_CONSIGNE A:_ Recopiez mot pour mot le passage de la lettre de Bruxelles qui va de « l’actualité du jazz » à « j’avais le choix !). ».

_PASSAGE CITÉ:_
◆ ◆ ◆ ◆ ◆
Scènes

Lettre de Bruxelles

l’actualité du jazz en Belgique.


Ca bouge outre-Quiévrain. C’est ce que nous contera régulièrement, Mawanji Ezana, notre correspondant à Bruxelles.

« I love jazz but it’s too fucking expensive, man ! » une formule
qui ne s’applique pas à Bruxelles. Pour cette première lettre, je
ferai un petit tour de la scène jazz bruxelloise pour poches peu profondes (comme si j’avais le choix !).

Trois moments forts de mes soirées fin octobre s’imposent. Deux sont orchestrées par Han Bennink. Le batteur néerlandais visitera par deux fois Bruxelles en cinq jours. La première fois en duo avec le jeune pianiste Cor Fuhler à l’Université Libre de Bruxelles (francophone, les flamands vont à la VUB : ici, tout
se dédouble). Bennink est en pleine forme, et son partenaire plein d’idées (le seul capable de remplacer Misha Mengelberg au sein de l’Instant Composers Pool, déclare Bennink durant un morceau). Bennink met en scène, relance, amuse. Inspiré par les carrés au sol, il crée même une petite installation visuelle à partir des fragments d’un vase (qu’il a lui-même cassé) et deux baguettes. Il n’oublie toutefois pas de prendre balais et caisse claire et swinguer.

Quelques jours plus tard, c’est au Café Central, en plein coeur de Bruxelles, que Bennink se produit, au sein du groupe Soft Nose, mené par le trompettiste néerlandais Eric Boeren (et sa formidable collection de sourdines). L’américain Michael Moore aux anches (« One of the best fucking players in the world » dixit Bennink) et Jilbert de Woode au violoncelle complètent le groupe. Là, deux sets qui virent du dixieland au free, en passant par les fanfares et quelques standards, au quart de tour. On en retiendra l’énergie, le chaos, l’esprit trash, mais aussi de magnifiques solos du frontline (ensemble ou seuls, lyriques ou déchaînés), malgré les conditions.
◆ ◆ ◆ ◆ ◆
_JEU DE DONNÉES:_
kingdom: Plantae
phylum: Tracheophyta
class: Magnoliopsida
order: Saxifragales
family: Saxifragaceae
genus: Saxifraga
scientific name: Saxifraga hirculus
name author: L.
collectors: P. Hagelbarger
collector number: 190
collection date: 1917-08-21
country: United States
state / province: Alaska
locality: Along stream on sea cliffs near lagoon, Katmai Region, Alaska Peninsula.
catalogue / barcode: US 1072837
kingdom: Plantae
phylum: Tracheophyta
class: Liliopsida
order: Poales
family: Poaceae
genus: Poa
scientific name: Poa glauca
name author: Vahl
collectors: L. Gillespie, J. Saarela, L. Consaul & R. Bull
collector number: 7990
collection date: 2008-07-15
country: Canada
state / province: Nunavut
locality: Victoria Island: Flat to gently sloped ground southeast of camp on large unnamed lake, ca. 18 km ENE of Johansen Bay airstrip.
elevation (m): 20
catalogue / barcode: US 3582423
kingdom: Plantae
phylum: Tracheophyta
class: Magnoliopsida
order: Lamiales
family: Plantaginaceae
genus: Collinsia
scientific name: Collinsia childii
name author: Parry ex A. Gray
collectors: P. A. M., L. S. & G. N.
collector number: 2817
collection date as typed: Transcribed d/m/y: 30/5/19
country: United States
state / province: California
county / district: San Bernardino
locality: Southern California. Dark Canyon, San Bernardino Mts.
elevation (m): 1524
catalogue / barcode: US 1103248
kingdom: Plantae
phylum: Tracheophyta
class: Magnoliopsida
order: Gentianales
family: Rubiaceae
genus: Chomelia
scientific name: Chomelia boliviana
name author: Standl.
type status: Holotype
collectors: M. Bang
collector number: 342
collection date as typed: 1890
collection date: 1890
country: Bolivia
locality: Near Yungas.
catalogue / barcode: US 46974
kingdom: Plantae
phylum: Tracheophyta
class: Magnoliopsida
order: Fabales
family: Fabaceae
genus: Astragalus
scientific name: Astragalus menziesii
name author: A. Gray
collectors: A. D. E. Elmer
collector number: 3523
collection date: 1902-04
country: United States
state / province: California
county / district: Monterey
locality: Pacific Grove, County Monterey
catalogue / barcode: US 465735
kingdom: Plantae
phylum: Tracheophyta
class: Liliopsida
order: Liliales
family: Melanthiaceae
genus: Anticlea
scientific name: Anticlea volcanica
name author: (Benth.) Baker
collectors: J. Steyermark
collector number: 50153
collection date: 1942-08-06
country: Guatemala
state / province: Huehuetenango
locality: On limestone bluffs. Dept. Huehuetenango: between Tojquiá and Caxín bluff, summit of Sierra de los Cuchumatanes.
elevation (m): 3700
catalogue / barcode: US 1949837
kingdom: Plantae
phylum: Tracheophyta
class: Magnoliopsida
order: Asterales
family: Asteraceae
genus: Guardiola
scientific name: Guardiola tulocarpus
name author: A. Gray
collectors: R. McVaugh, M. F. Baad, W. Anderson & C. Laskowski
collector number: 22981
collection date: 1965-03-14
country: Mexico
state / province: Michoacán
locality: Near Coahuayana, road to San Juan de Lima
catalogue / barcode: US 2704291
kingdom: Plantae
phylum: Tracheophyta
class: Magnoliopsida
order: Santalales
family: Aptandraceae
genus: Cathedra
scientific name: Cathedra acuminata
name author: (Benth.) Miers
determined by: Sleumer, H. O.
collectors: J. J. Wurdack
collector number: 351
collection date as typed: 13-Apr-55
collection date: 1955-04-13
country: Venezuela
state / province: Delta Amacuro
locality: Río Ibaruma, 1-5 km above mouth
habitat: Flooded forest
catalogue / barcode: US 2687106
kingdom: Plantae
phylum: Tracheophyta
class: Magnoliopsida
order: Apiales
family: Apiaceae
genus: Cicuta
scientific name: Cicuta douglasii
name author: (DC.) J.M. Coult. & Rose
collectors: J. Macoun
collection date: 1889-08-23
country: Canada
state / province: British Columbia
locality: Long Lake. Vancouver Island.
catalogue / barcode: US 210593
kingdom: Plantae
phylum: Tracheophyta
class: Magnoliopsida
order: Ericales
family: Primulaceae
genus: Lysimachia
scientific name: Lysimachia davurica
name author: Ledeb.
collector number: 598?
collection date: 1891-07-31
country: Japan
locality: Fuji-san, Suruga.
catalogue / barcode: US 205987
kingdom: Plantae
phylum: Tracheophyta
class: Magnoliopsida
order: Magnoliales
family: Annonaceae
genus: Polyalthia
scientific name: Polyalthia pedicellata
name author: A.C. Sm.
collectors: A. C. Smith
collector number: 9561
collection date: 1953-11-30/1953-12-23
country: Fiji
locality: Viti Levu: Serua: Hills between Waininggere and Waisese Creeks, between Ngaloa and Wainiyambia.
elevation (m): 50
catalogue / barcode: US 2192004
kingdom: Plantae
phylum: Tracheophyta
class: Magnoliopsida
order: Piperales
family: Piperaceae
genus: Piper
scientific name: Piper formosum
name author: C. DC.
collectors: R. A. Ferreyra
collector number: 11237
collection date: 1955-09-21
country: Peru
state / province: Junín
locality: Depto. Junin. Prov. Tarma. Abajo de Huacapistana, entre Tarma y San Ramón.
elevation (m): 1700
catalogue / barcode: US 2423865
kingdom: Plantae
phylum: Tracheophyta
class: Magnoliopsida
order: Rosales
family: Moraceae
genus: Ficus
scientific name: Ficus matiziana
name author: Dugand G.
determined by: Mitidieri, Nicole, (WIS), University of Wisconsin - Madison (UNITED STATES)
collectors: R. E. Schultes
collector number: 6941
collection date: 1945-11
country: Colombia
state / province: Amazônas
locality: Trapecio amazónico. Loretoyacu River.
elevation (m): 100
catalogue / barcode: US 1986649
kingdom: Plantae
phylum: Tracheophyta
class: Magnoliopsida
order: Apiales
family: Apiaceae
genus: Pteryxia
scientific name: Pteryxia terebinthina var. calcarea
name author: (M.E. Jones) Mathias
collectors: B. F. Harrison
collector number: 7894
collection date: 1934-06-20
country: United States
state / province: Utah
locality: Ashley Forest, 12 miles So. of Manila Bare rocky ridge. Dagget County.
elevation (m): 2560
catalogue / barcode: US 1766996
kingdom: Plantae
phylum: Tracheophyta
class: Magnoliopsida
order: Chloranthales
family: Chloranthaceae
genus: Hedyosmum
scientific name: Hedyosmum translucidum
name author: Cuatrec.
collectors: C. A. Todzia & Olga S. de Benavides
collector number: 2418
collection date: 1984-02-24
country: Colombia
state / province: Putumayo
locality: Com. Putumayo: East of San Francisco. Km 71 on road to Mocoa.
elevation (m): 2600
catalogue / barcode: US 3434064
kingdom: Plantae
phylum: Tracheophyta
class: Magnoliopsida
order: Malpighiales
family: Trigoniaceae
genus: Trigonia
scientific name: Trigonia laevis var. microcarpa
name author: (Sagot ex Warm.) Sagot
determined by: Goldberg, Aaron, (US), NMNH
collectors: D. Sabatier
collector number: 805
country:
◆ ◆ ◆ ◆ ◆
_CONSIGNE B:_ Reproduisez à l'identique les lignes du jeu de données, de la ligne contenant « determined by: Mitidieri, Nicole, (WIS), University » à la ligne contenant « family: Chloranthaceae », ces deux lignes comprises.

_RÉSULTAT FINAL A:_
l’actualité du jazz en Belgique.


Ca bouge outre-Quiévrain. C’est ce que nous contera régulièrement, Mawanji Ezana, notre correspondant à Bruxelles.

« I love jazz but it’s too fucking expensive, man ! » une formule
qui ne s’applique pas à Bruxelles. Pour cette première lettre, je
ferai un petit tour de la scène jazz bruxelloise pour poches peu profondes (comme si j’avais le choix !).

_RÉSULTAT FINAL B:_
determined by: Mitidieri, Nicole, (WIS), University of Wisconsin - Madison (UNITED STATES)
collectors: R. E. Schultes
collector number: 6941
collection date: 1945-11
country: Colombia
state / province: Amazônas
locality: Trapecio amazónico. Loretoyacu River.
elevation (m): 100
catalogue / barcode: US 1986649
kingdom: Plantae
phylum: Tracheophyta
class: Magnoliopsida
order: Apiales
family: Apiaceae
genus: Pteryxia
scientific name: Pteryxia terebinthina var. calcarea
name author: (M.E. Jones) Mathias
collectors: B. F. Harrison
collector number: 7894
collection date: 1934-06-20
country: United States
state / province: Utah
locality: Ashley Forest, 12 miles So. of Manila Bare rocky ridge. Dagget County.
elevation (m): 2560
catalogue / barcode: US 1766996
kingdom: Plantae
phylum: Tracheophyta
class: Magnoliopsida
order: Chloranthales
family: Chloranthaceae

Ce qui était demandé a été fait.